(Collection entries)
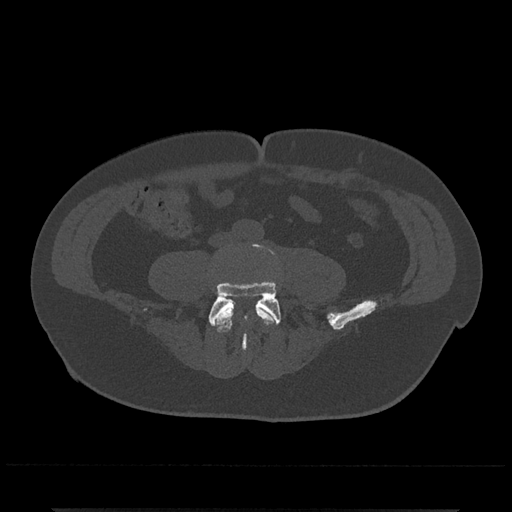
CT including the spine, one axial slice; slice 112 of 797 in the series (ordered by position); reconstruction kernel Br40s/3; 120 kVp; bone window (W 1800 / L 400 HU); 0.5 mm slice thickness; 512 × 512 image matrix. Male patient, age 67 years. From the clinical record (not read from this slice): primary cancer: prostate.
Outlined on this slice (semi-automatic segmentation, software-assisted and operator-edited):
- L4 vertebra: bounding box <212,301,278,332> (left, top, right, bottom; pixels)
- L5 vertebra: <208,243,281,350>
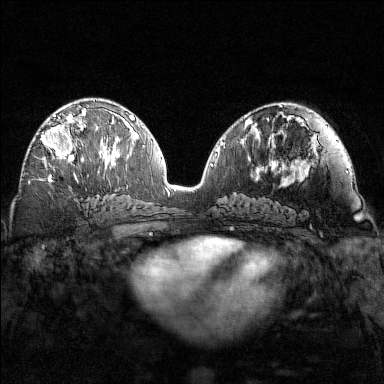
Breast MRI (dynamic contrast-enhanced), one axial slice. Slice 77 of 160 in the series (ordered by position). Dynamic contrast-enhanced series, time point 2 of 7 at this slice position (early post-contrast). 1.5 T. TE 1.8 ms, TR 4.8 ms. 384 × 384 image matrix, field of view 320 × 320 mm. Female patient.
Annotated regions visible in this slice (semi-automatically segmented with operator editing):
- enhancing-tissue mask used for the functional tumour volume (all voxels passing the contrast-enhancement thresholds inside the analysis volume; usually the tumour): bounding box <41,102,88,163> (left, top, right, bottom; pixels)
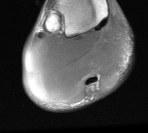
MRI of an extremity soft-tissue mass, one axial slice. Position 14 of 76 along the scan axis. MR volume resampled by the dataset authors to the PET/CT grid (not the native acquisition matrix). 148 × 133 image matrix. Male patient. From the clinical record (not read from this slice): histological type: liposarcoma - round cell; grade: high; site of the primary tumour: right calf.
Outlined on this slice (expert contour drawn on MRI and transferred to this co-registered scan by the dataset authors):
- gross tumour volume (mass): box from (x=26, y=21) to (x=128, y=104) px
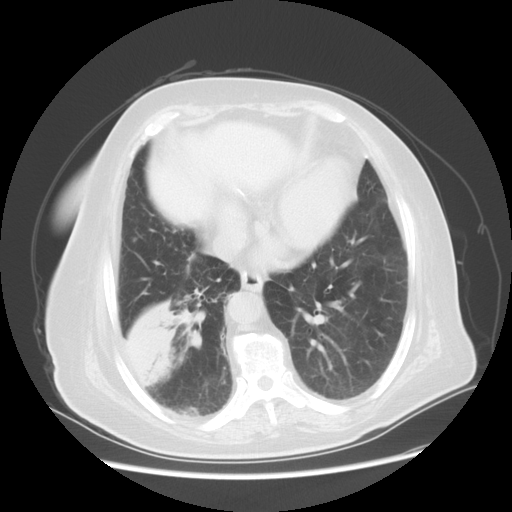
Chest CT, one axial slice. Position 20 of 56 along the scan axis. Reconstruction kernel STANDARD. 120 kVp. Lung window (W 1500 / L -600 HU). 5 mm slice thickness. 512 × 512 image matrix, field of view 378 × 378 mm. Female patient, age 73 years. Case-level facts recorded for this patient, not image findings: clinical TNM (as recorded): T3 N0 M0.
Structures marked on this image (rectangle marked by the reading radiologist):
- lung tumour (recorded histology: adenocarcinoma): bounding box [x1, y1, x2, y2] px = [115, 291, 204, 389]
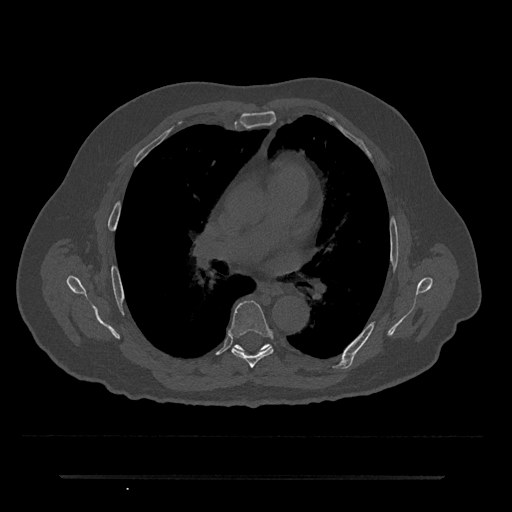
CT including the spine, one axial slice; slice 425 of 797 in the series (ordered by position); 120 kVp; bone window (W 1800 / L 400 HU); 0.5 mm slice thickness; 512 × 512 image matrix. Patient: male, 69 years. Case-level facts recorded for this patient, not image findings: primary cancer: prostate.
Outlined on this slice (semi-automatic segmentation, software-assisted and operator-edited):
- T6 vertebra: box from (x=229, y=301) to (x=273, y=368) px
- T7 vertebra: (x=235, y=345)–(x=241, y=349)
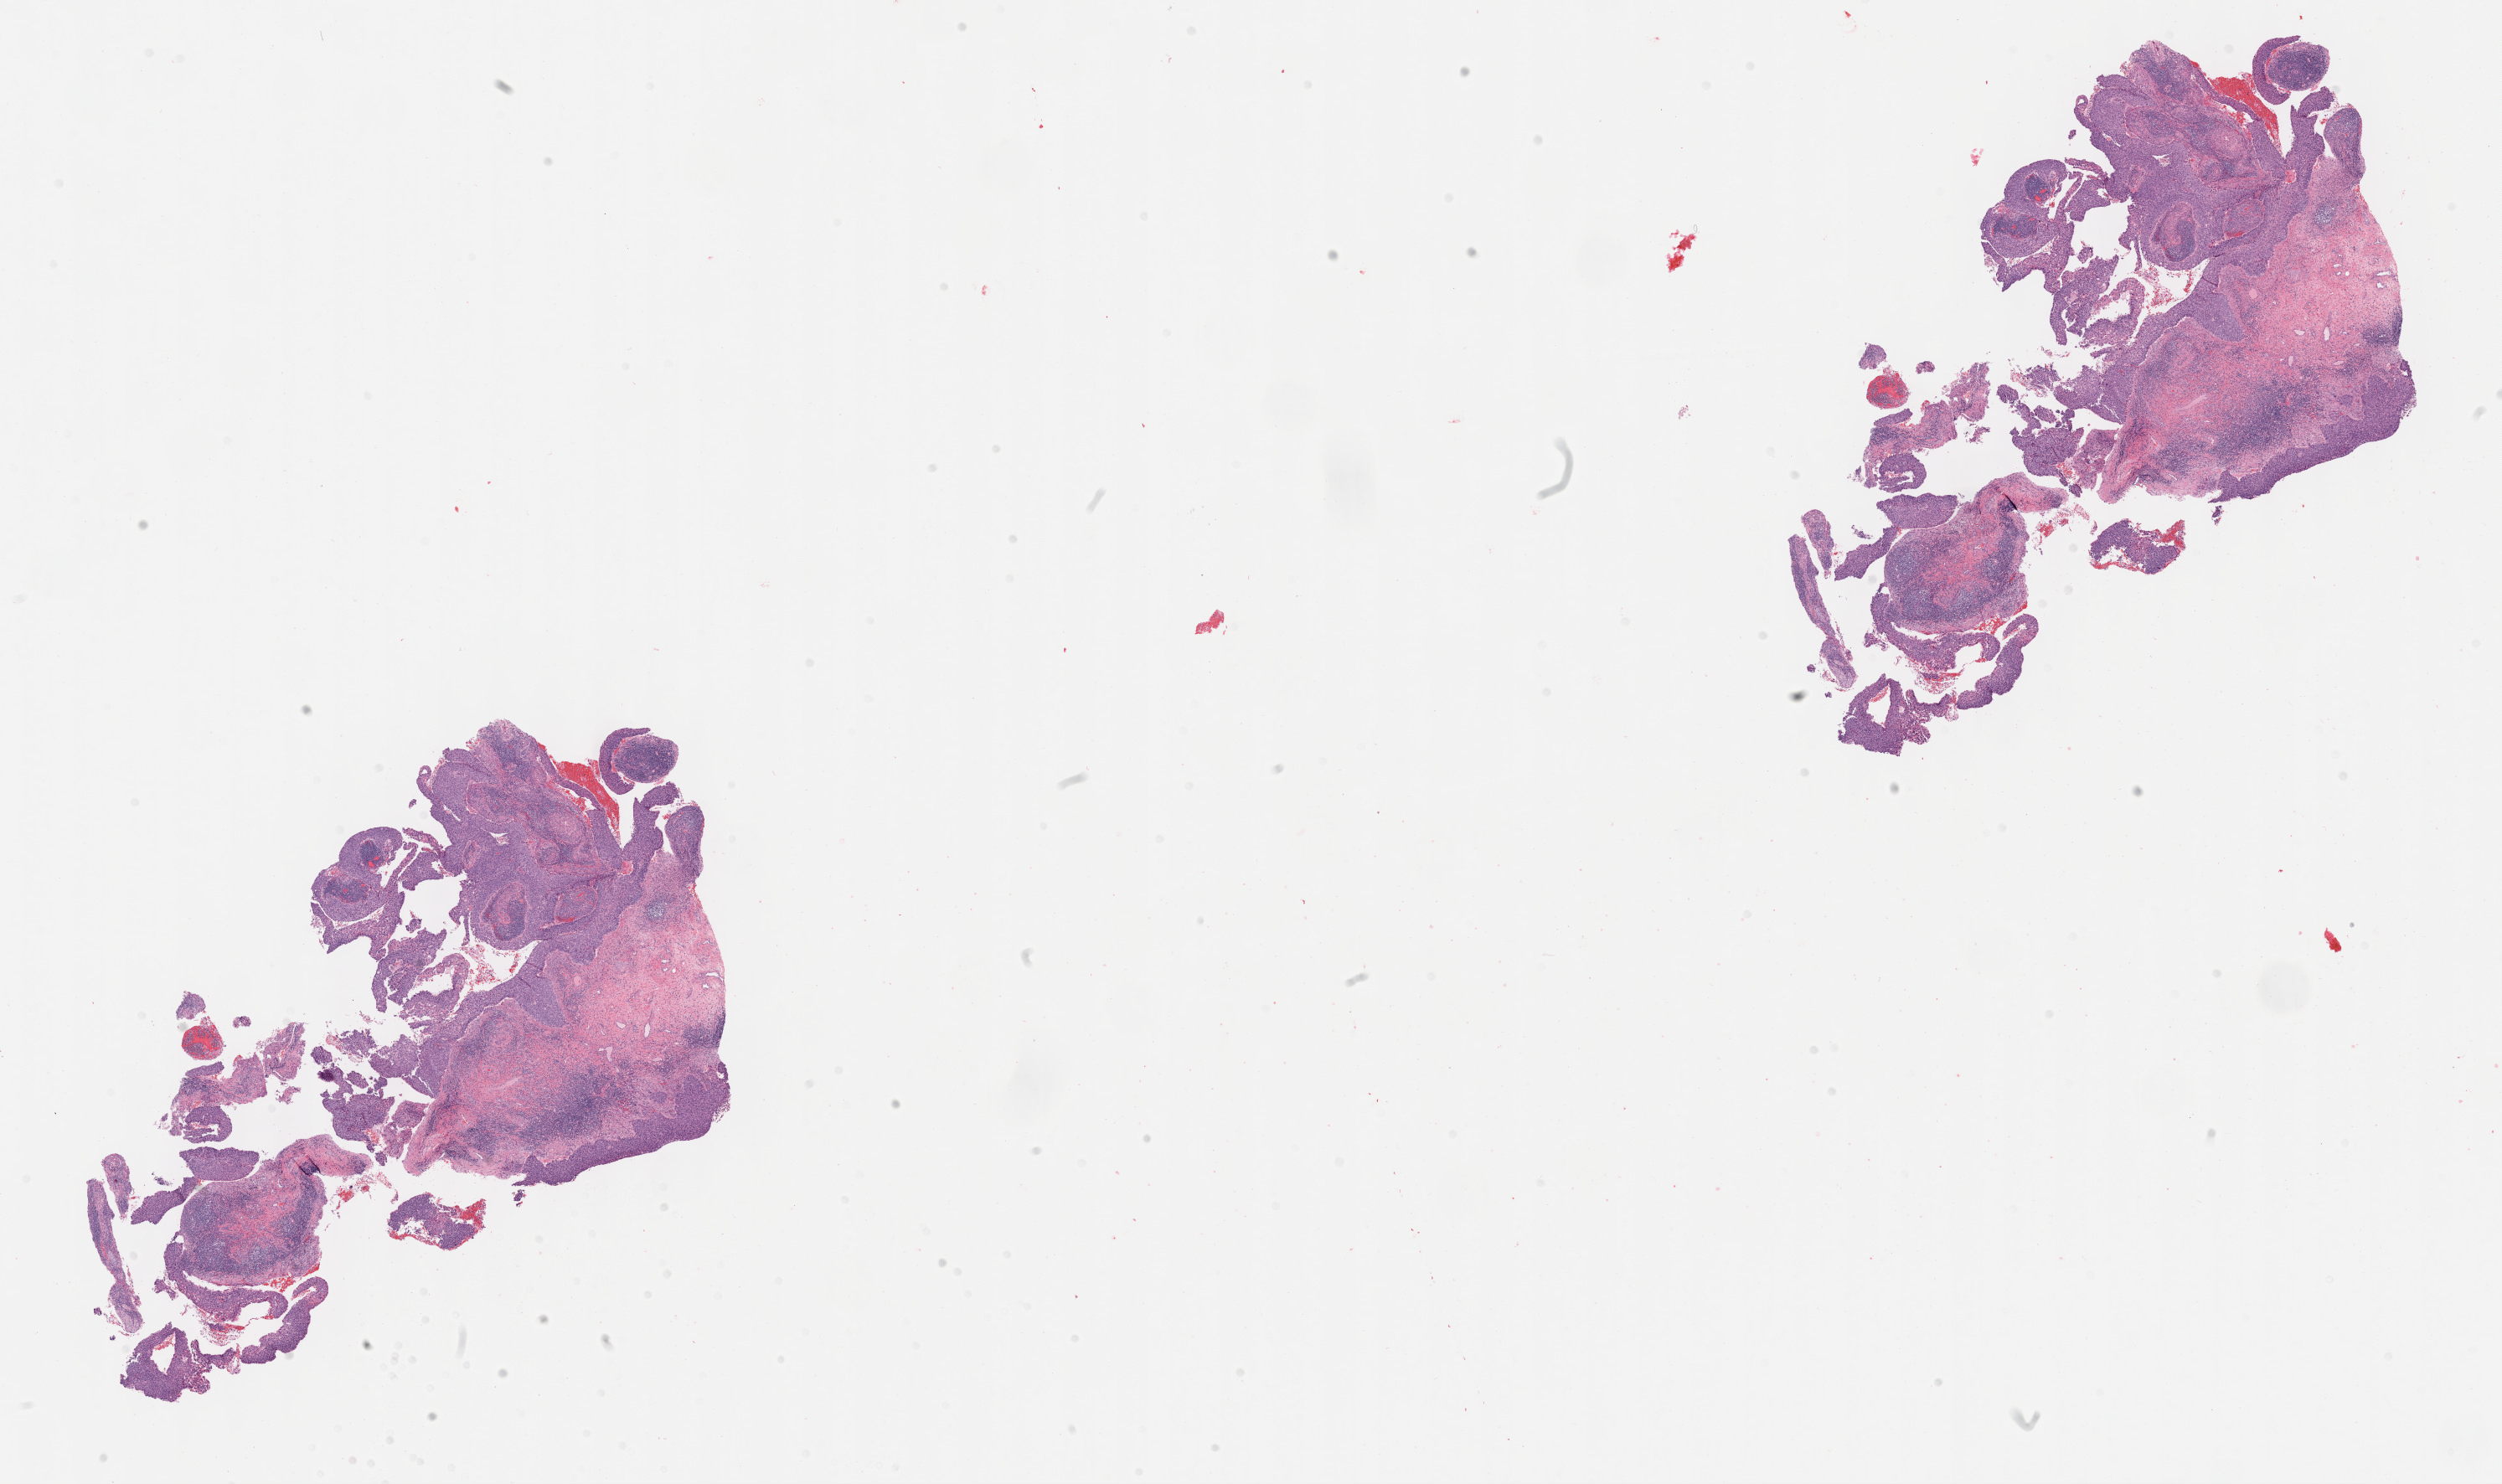
Digitized hematoxylin and eosin (H&E)-stained section, a low-resolution overview of the entire scanned area, about 24.2 x 14.3 mm. Tumor tissue. Anatomic site: cervix. Patient: female, age 49 years.
* histologic diagnosis: Papillary squamous cell carcinoma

— Problem statement —
Your copy of the entries must be exact and must contain no pictures.

— Task output —
CT including the spine, one axial slice; slice 112 of 797 in the series (ordered by position); reconstruction kernel Br40s/3; 120 kVp; bone window (W 1800 / L 400 HU); 0.5 mm slice thickness; 512 × 512 image matrix. Male patient, age 67 years. From the clinical record (not read from this slice): primary cancer: prostate.
Outlined on this slice (semi-automatic segmentation, software-assisted and operator-edited):
- L4 vertebra: bounding box <212,301,278,332> (left, top, right, bottom; pixels)
- L5 vertebra: <208,243,281,350>
Breast MRI (dynamic contrast-enhanced), one axial slice. Slice 77 of 160 in the series (ordered by position). Dynamic contrast-enhanced series, time point 2 of 7 at this slice position (early post-contrast). 1.5 T. TE 1.8 ms, TR 4.8 ms. 384 × 384 image matrix, field of view 320 × 320 mm. Female patient.
Annotated regions visible in this slice (semi-automatically segmented with operator editing):
- enhancing-tissue mask used for the functional tumour volume (all voxels passing the contrast-enhancement thresholds inside the analysis volume; usually the tumour): bounding box <41,102,88,163> (left, top, right, bottom; pixels)
MRI of an extremity soft-tissue mass, one axial slice. Position 14 of 76 along the scan axis. MR volume resampled by the dataset authors to the PET/CT grid (not the native acquisition matrix). 148 × 133 image matrix. Male patient. From the clinical record (not read from this slice): histological type: liposarcoma - round cell; grade: high; site of the primary tumour: right calf.
Outlined on this slice (expert contour drawn on MRI and transferred to this co-registered scan by the dataset authors):
- gross tumour volume (mass): box from (x=26, y=21) to (x=128, y=104) px
Chest CT, one axial slice. Position 20 of 56 along the scan axis. Reconstruction kernel STANDARD. 120 kVp. Lung window (W 1500 / L -600 HU). 5 mm slice thickness. 512 × 512 image matrix, field of view 378 × 378 mm. Female patient, age 73 years. Case-level facts recorded for this patient, not image findings: clinical TNM (as recorded): T3 N0 M0.
Structures marked on this image (rectangle marked by the reading radiologist):
- lung tumour (recorded histology: adenocarcinoma): bounding box [x1, y1, x2, y2] px = [115, 291, 204, 389]
CT including the spine, one axial slice; slice 425 of 797 in the series (ordered by position); 120 kVp; bone window (W 1800 / L 400 HU); 0.5 mm slice thickness; 512 × 512 image matrix. Patient: male, 69 years. Case-level facts recorded for this patient, not image findings: primary cancer: prostate.
Outlined on this slice (semi-automatic segmentation, software-assisted and operator-edited):
- T6 vertebra: box from (x=229, y=301) to (x=273, y=368) px
- T7 vertebra: (x=235, y=345)–(x=241, y=349)
Digitized hematoxylin and eosin (H&E)-stained section, a low-resolution overview of the entire scanned area, about 24.2 x 14.3 mm. Tumor tissue. Anatomic site: cervix. Patient: female, age 49 years.
* histologic diagnosis: Papillary squamous cell carcinoma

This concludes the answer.